Trongsa Dzong is associated with political figures such as Penlop Jigme Namgyel uniting the Bhutanese against the British and defeating them in the Duar Wars. It is also associated with his son, Gongsar Ugyen Wangchuck, who became the first hereditary king of the current Wangchuck dynasty.
However, Trongsa Dzong is also a very important religious monument. It is considered as the abode Palden Lhamo (Sri Devi in Sanskrit), one of three supreme protector deities of Bhutan.
Legend has it that the first temple of Dzong, the Sangye Mithrupa (Buddha Akshobya) Lhakhang, was established by yongzin Ngagi Wangchuk (1517-1554), the great grandfather of Zhabdrung Ngawang Namgyel, who was guided here by the deity.
When he arrived at Willing village, a hamlet towards the north, overlooking the Trongsa Dzong, he saw a flickering light at night emitting from this place. He checked out the next day to find some hoofmarks, which he believed were of the donkey of Palden Lhamo. It was as he saw in his vision. He then established a retreat centre in 1543, out of which grew to what we see today. The hoofmarks are still visible today – right at the main east entrance.
Trongsa means “new village”, a term that was used to refer to the retreat centre that quickly grew into a village of meditators and yogi, under the guidance and patronage of Ngagi Wangchuk.
As usual, I had dropped by the Dzong to just visit the Nyekhang, but stumbled upon the most-sacred and annual propitiating rituals to the eight protector deities of Trongsa happening. The ritual requires the respective mounts of the deities to be brought to the dzong and filed in the courtyard. Palden Lhamo’s mount is a donkey (in the picture).
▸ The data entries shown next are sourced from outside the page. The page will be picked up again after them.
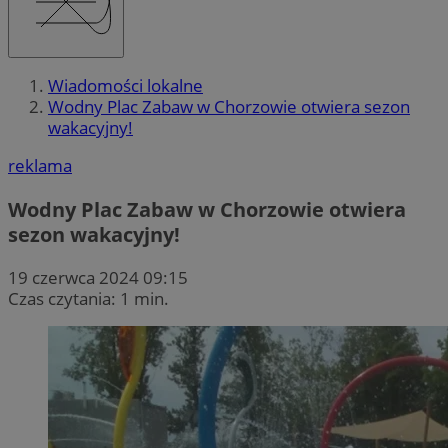
Wiadomości lokalne
Wodny Plac Zabaw w Chorzowie otwiera sezon
wakacyjny!
reklama
Wodny Plac Zabaw w Chorzowie otwiera
sezon wakacyjny!
19 czerwca 2024 09:15
Czas czytania: 1 min.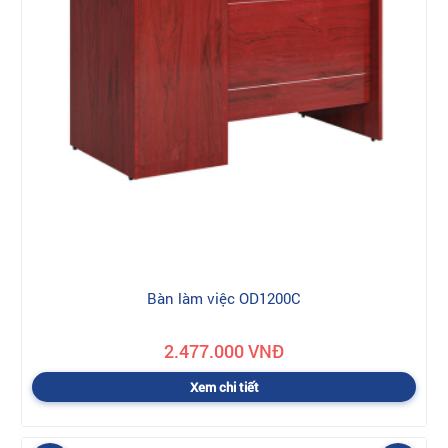
Bàn làm việc OD1200C
2.477.000 VNĐ
Xem chi tiết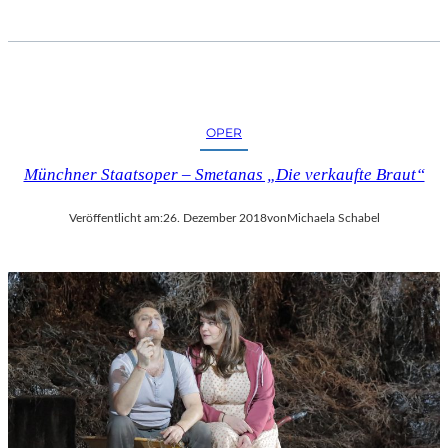
I
F
F
E
L
T
OPER
U
R
Münchner Staatsoper – Smetanas „Die verkaufte Braut“
M
“
Veröffentlicht am:
26. Dezember 2018
von
Michaela Schabel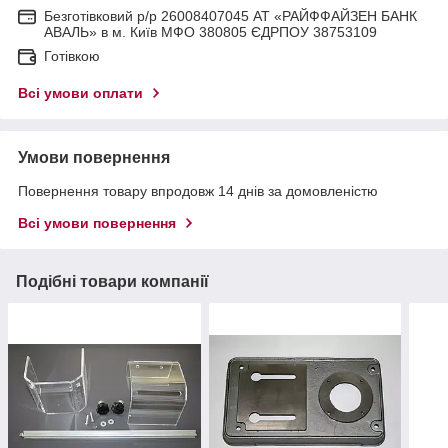
Безготівковий р/р 26008407045 АТ «РАЙФФАЙЗЕН БАНК
АВАЛЬ» в м. Київ МФО 380805 ЄДРПОУ 38753109
Готівкою
Всі умови оплати
Умови повернення
Повернення товару впродовж 14 днів за домовленістю
Всі умови повернення
Подібні товари компанії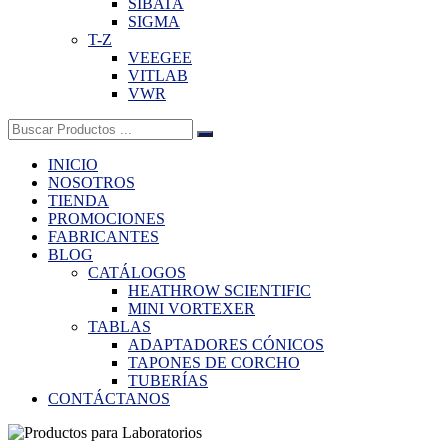
SIBATA
SIGMA
T-Z
VEEGEE
VITLAB
VWR
Buscar:
INICIO
NOSOTROS
TIENDA
PROMOCIONES
FABRICANTES
BLOG
CATÁLOGOS
HEATHROW SCIENTIFIC
MINI VORTEXER
TABLAS
ADAPTADORES CÓNICOS
TAPONES DE CORCHO
TUBERÍAS
CONTÁCTANOS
My point of contact there, Lam Dorji, was very pleased that I showed up on such an auspicious day without prior knowledge. “It is great tendrel, as we say, that you just dropped by and came across this being conducted,” he kept saying as he whisked me from one temple to another. “This time I also want to show you where Chojey Minjur Tempa lived,” he said. And he showed me a small chapel near the main prayer hall. And then the kuenra of the Buddhas of the Three Eras.
Trongsa Dzong has some 27 temples and it is impossible to visit all at one go, especially if I am just dropping by to pay respects at the temple of Palden Lhamo, and resume my journey.
“It is good you do that, though. While there are other places in Bhutan where Palden Lhamo is also believed to reside, or invoked, Trongsa Dzong is more sacred for two reasons,” says Lama Dorji. “First, there is separate chamber for Palden Lhamo unlike anywhere else. Second, since the time of Ngagi Wangchuk, the soelka has been offered without interruption for over 500 years.”
And, of course, without doubt it is one of the most visually stunning dzongs of Bhutan, built like a castle in the air.